Step 10: Going back to the Azure Data Factory UI page, we can go the Author tab in the left pane, and then again to the Activities page. From the Azure Function drop list, select and drag to the pipeline the Azure Function Activity. Connect the output of the Lookup Activity to the input of this Azure Function Activity.
Step 11 (final step): Next, click on the Azure Function Activity and open the Settings page. Here, create a new Azure Function linked service. Give this new linked service a custom name, leave the integration runtime to "AutoResolveIntegrationRuntime" and choose as an Azure Function App Selection method the "From Azure Subscription" option.
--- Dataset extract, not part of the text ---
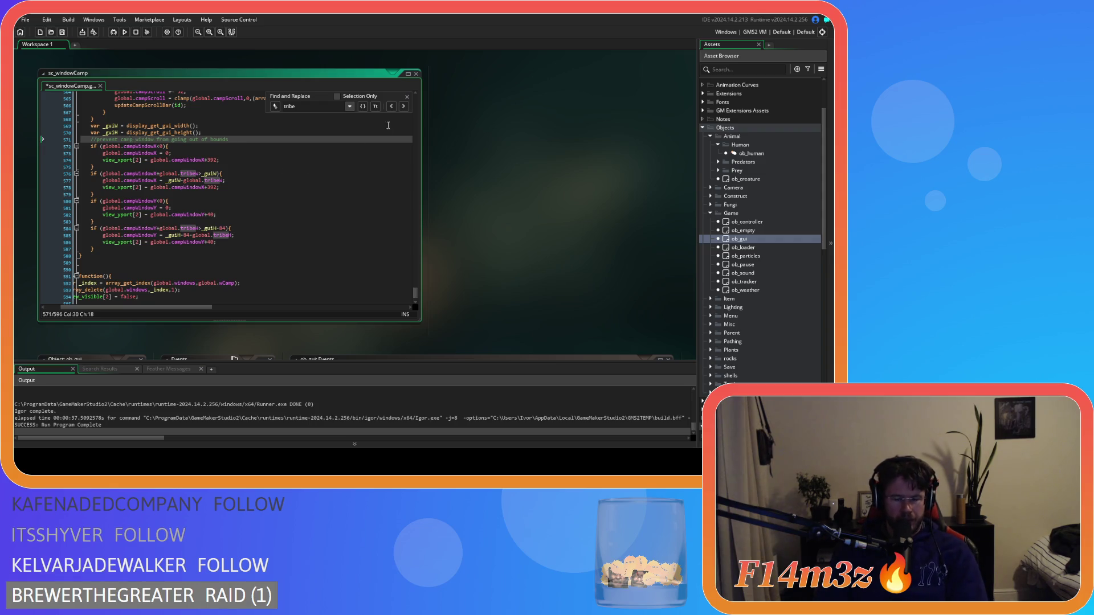
{"action": "left_click", "coordinate": [408, 106]}
{"action": "left_click", "coordinate": [408, 106]}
Set the Azure Function App url to the url of the Function App to which you have deployed the Azure Function previously in step 9. Finally, fill in the function key of the deployed Azure Function. Click Create. In the settings of the Azure Function Activity again, select POST as the method of the function. Also, set the Body to be the output of the Lookup Activity. In this way we can connect the 2 activities.
Summary of the tutorial¶
At this point in the tutorial, the ADF pipeline has been successfully set up. It should read the data from the uploaded CSV via the lookup activity and pass this output to the Azure Function. The Azure Function will then call the UbiOps pipeline with this data. Finally, UbiOps will process the pipeline request and a set of predictions will be made. The final pipeline should look like this.
To test that the pipeline works as it should, you can press the debug button. Both of the activities should succeed in this case.